▶ **Required work**: Transcribe the listing below exactly, leaving out each image.

▶ **Data for the task**:
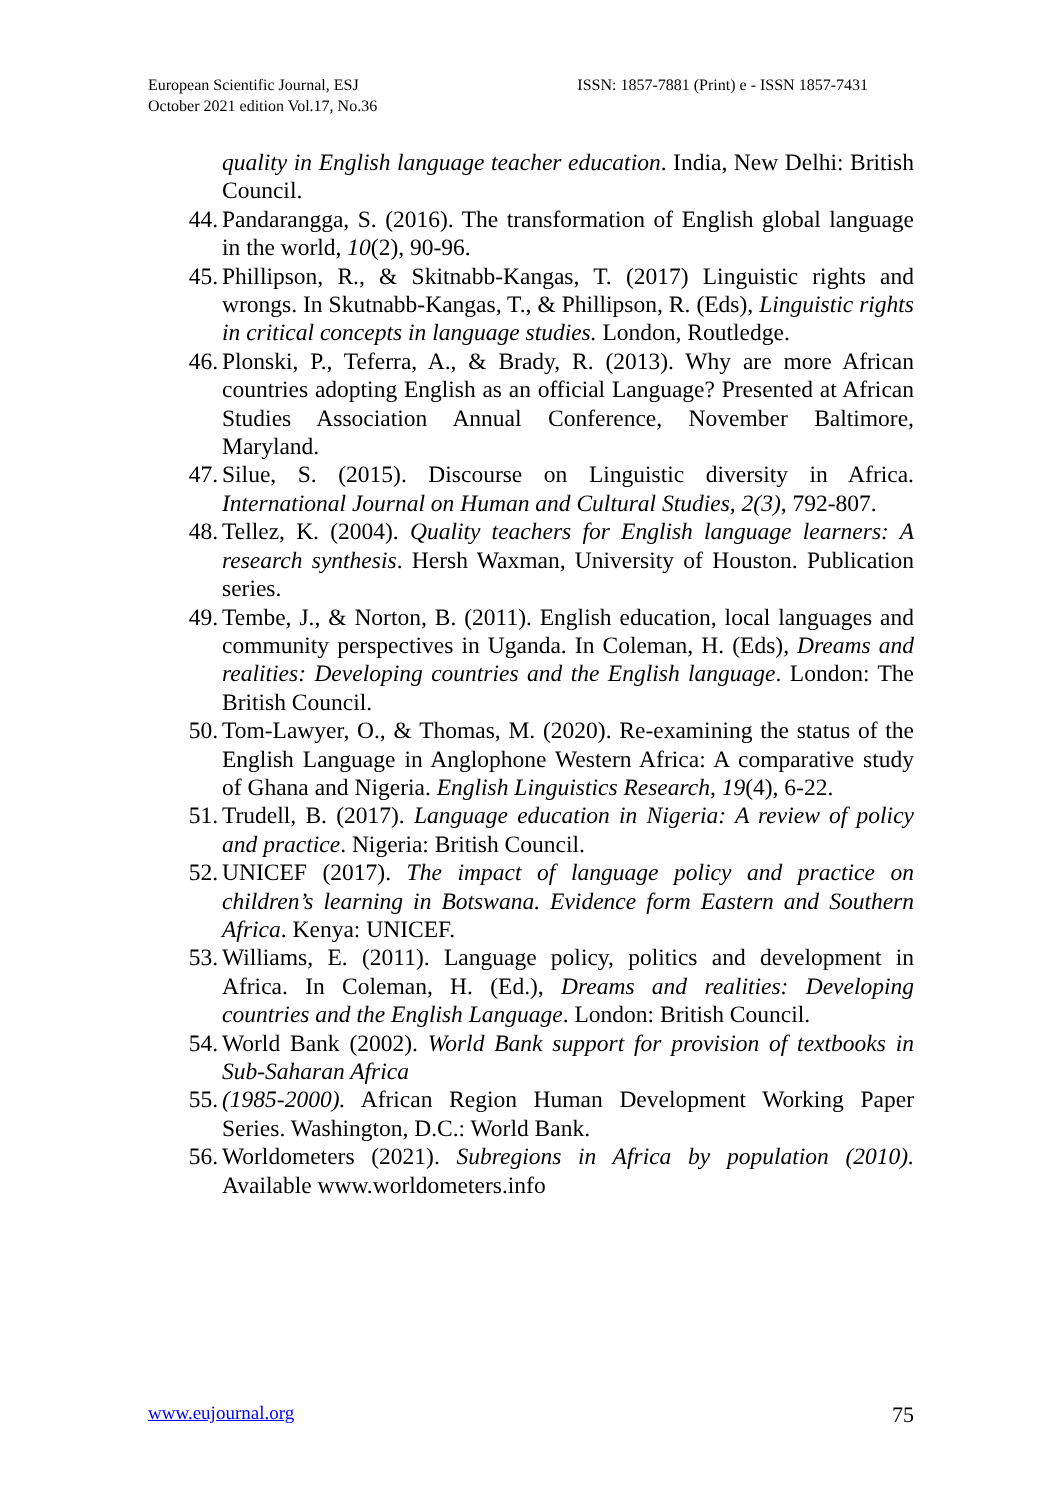European Scientific Journal, ESJ
October 2021 edition Vol.17, No.36
ISSN: 1857-7881 (Print) e - ISSN 1857-7431
quality in English language teacher education. India, New Delhi: British Council.
44. Pandarangga, S. (2016). The transformation of English global language in the world, 10(2), 90-96.
45. Phillipson, R., & Skitnabb-Kangas, T. (2017) Linguistic rights and wrongs. In Skutnabb-Kangas, T., & Phillipson, R. (Eds), Linguistic rights in critical concepts in language studies. London, Routledge.
46. Plonski, P., Teferra, A., & Brady, R. (2013). Why are more African countries adopting English as an official Language? Presented at African Studies Association Annual Conference, November Baltimore, Maryland.
47. Silue, S. (2015). Discourse on Linguistic diversity in Africa. International Journal on Human and Cultural Studies, 2(3), 792-807.
48. Tellez, K. (2004). Quality teachers for English language learners: A research synthesis. Hersh Waxman, University of Houston. Publication series.
49. Tembe, J., & Norton, B. (2011). English education, local languages and community perspectives in Uganda. In Coleman, H. (Eds), Dreams and realities: Developing countries and the English language. London: The British Council.
50. Tom-Lawyer, O., & Thomas, M. (2020). Re-examining the status of the English Language in Anglophone Western Africa: A comparative study of Ghana and Nigeria. English Linguistics Research, 19(4), 6-22.
51. Trudell, B. (2017). Language education in Nigeria: A review of policy and practice. Nigeria: British Council.
52. UNICEF (2017). The impact of language policy and practice on children’s learning in Botswana. Evidence form Eastern and Southern Africa. Kenya: UNICEF.
53. Williams, E. (2011). Language policy, politics and development in Africa. In Coleman, H. (Ed.), Dreams and realities: Developing countries and the English Language. London: British Council.
54. World Bank (2002). World Bank support for provision of textbooks in Sub-Saharan Africa
55. (1985-2000). African Region Human Development Working Paper Series. Washington, D.C.: World Bank.
56. Worldometers (2021). Subregions in Africa by population (2010). Available www.worldometers.info
www.eujournal.org 75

▶ **Result of the exercise**:
European Scientific Journal, ESJ
October 2021 edition Vol.17, No.36
ISSN: 1857-7881 (Print) e - ISSN 1857-7431
quality in English language teacher education. India, New Delhi: British Council.
44. Pandarangga, S. (2016). The transformation of English global language in the world, 10(2), 90-96.
45. Phillipson, R., & Skitnabb-Kangas, T. (2017) Linguistic rights and wrongs. In Skutnabb-Kangas, T., & Phillipson, R. (Eds), Linguistic rights in critical concepts in language studies. London, Routledge.
46. Plonski, P., Teferra, A., & Brady, R. (2013). Why are more African countries adopting English as an official Language? Presented at African Studies Association Annual Conference, November Baltimore, Maryland.
47. Silue, S. (2015). Discourse on Linguistic diversity in Africa. International Journal on Human and Cultural Studies, 2(3), 792-807.
48. Tellez, K. (2004). Quality teachers for English language learners: A research synthesis. Hersh Waxman, University of Houston. Publication series.
49. Tembe, J., & Norton, B. (2011). English education, local languages and community perspectives in Uganda. In Coleman, H. (Eds), Dreams and realities: Developing countries and the English language. London: The British Council.
50. Tom-Lawyer, O., & Thomas, M. (2020). Re-examining the status of the English Language in Anglophone Western Africa: A comparative study of Ghana and Nigeria. English Linguistics Research, 19(4), 6-22.
51. Trudell, B. (2017). Language education in Nigeria: A review of policy and practice. Nigeria: British Council.
52. UNICEF (2017). The impact of language policy and practice on children’s learning in Botswana. Evidence form Eastern and Southern Africa. Kenya: UNICEF.
53. Williams, E. (2011). Language policy, politics and development in Africa. In Coleman, H. (Ed.), Dreams and realities: Developing countries and the English Language. London: British Council.
54. World Bank (2002). World Bank support for provision of textbooks in Sub-Saharan Africa
55. (1985-2000). African Region Human Development Working Paper Series. Washington, D.C.: World Bank.
56. Worldometers (2021). Subregions in Africa by population (2010). Available www.worldometers.info
www.eujournal.org 75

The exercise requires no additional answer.